§ **Excerpts from a dataset**

+-------+

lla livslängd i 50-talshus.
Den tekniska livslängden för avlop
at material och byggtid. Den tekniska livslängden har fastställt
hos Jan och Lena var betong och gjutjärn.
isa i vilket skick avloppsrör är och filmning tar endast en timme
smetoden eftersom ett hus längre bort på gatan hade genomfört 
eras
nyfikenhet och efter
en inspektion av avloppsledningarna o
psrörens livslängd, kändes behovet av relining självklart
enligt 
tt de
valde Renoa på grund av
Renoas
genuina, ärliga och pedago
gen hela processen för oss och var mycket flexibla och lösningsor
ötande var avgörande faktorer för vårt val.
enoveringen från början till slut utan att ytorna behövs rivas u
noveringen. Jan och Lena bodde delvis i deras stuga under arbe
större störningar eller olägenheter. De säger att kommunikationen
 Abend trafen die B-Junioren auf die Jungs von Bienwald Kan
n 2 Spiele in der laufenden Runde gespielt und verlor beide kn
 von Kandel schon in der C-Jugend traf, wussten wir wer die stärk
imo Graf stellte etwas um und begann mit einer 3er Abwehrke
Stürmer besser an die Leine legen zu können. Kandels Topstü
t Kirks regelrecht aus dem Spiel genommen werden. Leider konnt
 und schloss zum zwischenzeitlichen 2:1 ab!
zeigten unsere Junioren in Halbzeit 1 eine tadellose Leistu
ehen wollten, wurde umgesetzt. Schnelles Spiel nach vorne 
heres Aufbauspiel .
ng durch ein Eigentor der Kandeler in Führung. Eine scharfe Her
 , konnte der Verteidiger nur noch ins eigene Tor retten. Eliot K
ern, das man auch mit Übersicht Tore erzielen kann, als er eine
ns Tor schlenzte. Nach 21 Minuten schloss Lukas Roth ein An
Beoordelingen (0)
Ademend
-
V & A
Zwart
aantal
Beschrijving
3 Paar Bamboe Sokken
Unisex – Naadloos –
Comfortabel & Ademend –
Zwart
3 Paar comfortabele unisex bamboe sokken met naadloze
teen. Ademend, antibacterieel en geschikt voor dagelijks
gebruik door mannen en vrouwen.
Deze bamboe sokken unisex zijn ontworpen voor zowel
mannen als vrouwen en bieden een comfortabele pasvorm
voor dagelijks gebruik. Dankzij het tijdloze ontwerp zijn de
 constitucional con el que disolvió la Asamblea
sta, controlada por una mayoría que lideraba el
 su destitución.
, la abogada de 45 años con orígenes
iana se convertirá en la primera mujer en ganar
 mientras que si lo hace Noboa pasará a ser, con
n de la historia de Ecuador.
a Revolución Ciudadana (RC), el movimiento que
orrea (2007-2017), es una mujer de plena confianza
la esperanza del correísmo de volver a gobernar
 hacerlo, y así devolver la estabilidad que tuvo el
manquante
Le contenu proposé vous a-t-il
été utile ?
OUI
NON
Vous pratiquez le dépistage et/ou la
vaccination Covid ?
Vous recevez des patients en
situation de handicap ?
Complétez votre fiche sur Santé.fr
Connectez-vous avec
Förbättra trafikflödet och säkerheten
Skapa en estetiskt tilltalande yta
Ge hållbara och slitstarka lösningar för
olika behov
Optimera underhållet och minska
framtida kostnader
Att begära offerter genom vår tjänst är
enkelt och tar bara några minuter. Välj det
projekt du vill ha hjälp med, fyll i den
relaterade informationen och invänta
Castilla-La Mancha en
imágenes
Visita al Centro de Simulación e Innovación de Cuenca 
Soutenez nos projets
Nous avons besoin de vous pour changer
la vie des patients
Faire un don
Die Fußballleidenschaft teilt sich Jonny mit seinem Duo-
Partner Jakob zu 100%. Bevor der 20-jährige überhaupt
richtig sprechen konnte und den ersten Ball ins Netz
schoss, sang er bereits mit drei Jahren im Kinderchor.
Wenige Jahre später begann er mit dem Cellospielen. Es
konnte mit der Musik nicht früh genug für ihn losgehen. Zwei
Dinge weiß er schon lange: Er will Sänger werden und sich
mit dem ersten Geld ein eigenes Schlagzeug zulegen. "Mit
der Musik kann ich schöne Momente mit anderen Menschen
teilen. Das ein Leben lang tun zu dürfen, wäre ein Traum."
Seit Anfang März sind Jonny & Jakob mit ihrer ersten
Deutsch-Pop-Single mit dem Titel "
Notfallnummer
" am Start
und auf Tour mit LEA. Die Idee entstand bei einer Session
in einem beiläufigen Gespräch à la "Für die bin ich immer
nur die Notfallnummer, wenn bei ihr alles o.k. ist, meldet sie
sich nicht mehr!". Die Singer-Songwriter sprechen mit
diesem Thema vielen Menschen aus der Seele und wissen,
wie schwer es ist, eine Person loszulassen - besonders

+-------+

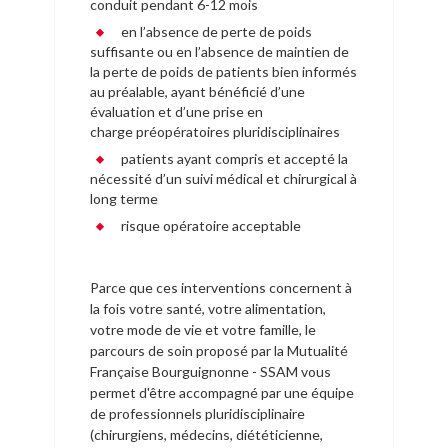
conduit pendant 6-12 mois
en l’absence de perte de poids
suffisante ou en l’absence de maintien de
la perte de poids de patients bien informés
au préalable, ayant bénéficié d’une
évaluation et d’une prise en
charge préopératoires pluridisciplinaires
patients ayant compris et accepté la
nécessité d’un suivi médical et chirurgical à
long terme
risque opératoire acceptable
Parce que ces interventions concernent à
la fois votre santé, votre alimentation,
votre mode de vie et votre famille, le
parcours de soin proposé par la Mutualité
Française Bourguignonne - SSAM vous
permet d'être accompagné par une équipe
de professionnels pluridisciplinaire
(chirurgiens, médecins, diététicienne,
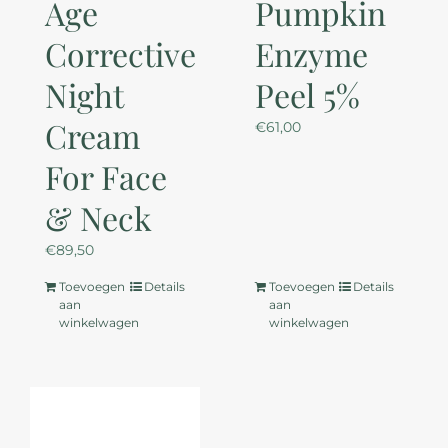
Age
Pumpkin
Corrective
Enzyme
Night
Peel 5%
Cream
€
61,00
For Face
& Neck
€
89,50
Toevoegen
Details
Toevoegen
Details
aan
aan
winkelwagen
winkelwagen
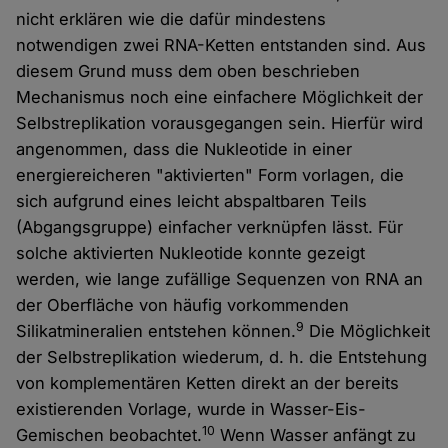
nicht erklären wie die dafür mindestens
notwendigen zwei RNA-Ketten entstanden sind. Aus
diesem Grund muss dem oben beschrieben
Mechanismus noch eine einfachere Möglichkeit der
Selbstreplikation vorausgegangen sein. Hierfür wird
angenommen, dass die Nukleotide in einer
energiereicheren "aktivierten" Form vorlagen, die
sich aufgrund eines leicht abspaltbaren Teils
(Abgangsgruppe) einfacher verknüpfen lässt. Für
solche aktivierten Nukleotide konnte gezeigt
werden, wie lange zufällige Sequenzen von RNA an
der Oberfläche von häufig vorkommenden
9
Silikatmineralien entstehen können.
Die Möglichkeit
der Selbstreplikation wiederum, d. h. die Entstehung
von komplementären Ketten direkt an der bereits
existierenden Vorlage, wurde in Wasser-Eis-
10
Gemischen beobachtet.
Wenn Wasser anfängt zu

+-------+

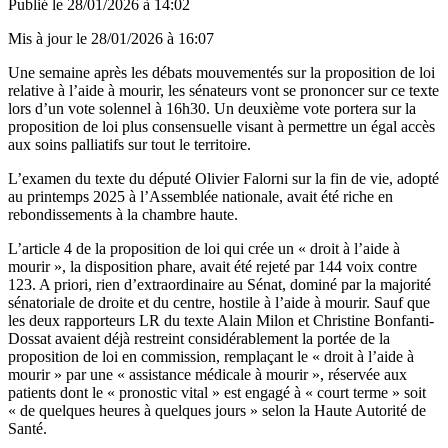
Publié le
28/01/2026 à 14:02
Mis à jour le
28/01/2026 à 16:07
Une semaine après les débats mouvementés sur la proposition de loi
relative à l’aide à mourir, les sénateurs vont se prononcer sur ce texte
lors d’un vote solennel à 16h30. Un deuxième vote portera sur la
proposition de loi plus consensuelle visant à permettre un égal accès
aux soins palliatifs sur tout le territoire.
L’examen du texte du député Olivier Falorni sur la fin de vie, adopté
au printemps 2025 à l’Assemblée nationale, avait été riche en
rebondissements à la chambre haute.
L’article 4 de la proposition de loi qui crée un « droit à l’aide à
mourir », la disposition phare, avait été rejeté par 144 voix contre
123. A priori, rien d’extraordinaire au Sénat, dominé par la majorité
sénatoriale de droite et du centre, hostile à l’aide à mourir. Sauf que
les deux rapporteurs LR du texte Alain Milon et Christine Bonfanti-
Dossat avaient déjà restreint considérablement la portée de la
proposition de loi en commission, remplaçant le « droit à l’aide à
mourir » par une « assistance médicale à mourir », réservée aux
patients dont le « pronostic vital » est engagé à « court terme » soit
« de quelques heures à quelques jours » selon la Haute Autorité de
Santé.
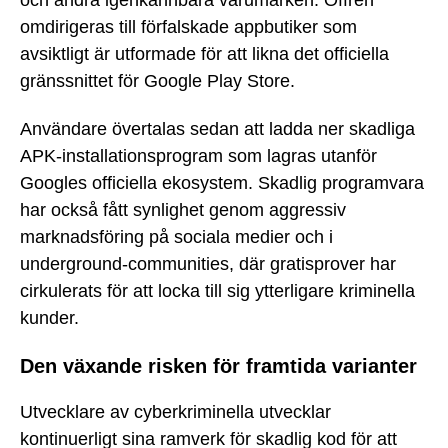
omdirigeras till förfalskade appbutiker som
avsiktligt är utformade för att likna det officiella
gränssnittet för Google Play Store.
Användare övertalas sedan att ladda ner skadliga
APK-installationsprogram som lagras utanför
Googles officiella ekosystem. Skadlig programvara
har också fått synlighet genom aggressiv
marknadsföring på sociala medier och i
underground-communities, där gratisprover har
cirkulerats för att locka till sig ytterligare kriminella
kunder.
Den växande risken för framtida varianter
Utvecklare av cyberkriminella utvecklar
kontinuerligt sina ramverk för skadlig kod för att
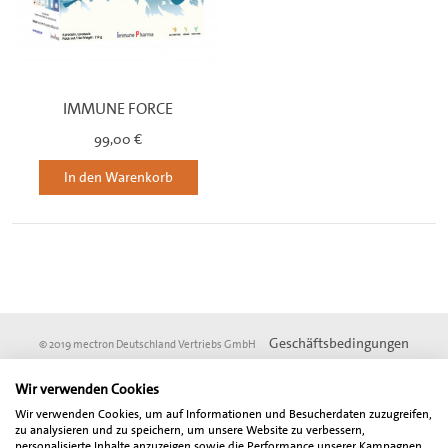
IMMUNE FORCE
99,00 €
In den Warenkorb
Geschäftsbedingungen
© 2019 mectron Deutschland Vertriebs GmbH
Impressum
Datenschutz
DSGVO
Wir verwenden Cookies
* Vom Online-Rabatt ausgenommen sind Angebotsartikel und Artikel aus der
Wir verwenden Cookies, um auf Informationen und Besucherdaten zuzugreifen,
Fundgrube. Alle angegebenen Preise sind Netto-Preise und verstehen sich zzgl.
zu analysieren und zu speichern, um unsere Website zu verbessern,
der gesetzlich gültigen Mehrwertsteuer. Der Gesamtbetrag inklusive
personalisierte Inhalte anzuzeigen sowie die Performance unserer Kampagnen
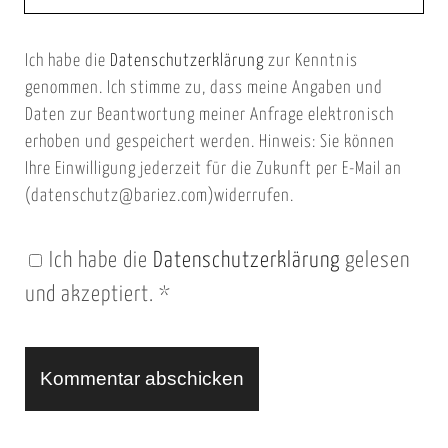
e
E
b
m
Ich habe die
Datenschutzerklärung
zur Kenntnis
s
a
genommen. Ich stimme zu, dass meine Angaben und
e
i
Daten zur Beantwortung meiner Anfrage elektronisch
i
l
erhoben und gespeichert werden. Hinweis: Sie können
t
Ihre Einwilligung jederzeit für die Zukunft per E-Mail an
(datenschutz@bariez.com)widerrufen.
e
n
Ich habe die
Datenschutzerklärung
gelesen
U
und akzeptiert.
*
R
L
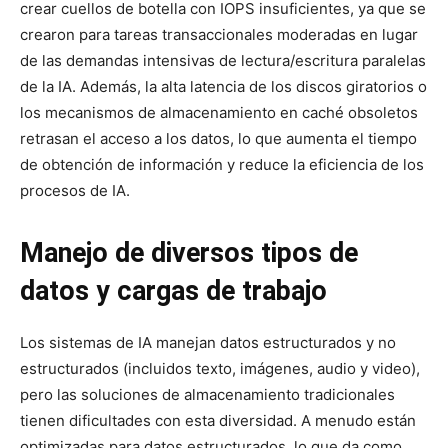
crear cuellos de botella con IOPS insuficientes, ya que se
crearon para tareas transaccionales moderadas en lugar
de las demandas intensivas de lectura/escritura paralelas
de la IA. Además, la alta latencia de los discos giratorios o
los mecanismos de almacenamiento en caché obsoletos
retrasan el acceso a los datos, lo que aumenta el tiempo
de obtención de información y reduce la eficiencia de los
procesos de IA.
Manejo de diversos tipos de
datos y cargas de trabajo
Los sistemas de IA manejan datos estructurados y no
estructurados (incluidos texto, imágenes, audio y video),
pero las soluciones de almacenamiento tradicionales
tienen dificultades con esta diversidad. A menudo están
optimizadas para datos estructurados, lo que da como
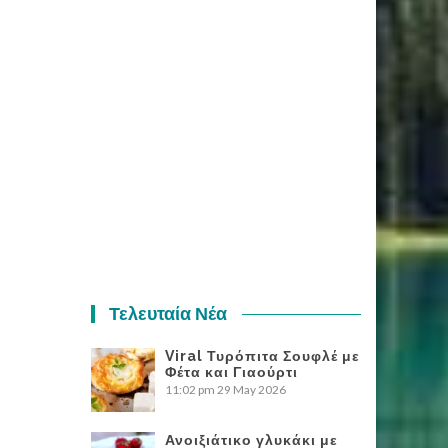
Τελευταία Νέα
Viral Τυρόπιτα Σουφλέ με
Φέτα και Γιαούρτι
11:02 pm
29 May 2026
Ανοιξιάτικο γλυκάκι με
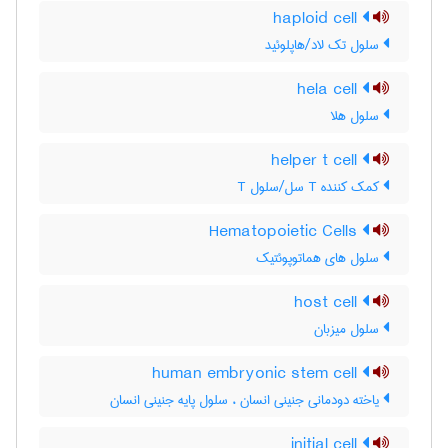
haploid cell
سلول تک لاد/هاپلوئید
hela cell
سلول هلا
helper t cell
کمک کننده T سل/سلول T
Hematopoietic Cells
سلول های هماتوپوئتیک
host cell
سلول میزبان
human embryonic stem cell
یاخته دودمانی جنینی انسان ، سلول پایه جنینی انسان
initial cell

+-------+

§ **Your objective**
Copy out each line of the records where the string "almacenamiento" appears.

§ **Output for this task**
los mecanismos de almacenamiento en caché obsoletos
pero las soluciones de almacenamiento tradicionales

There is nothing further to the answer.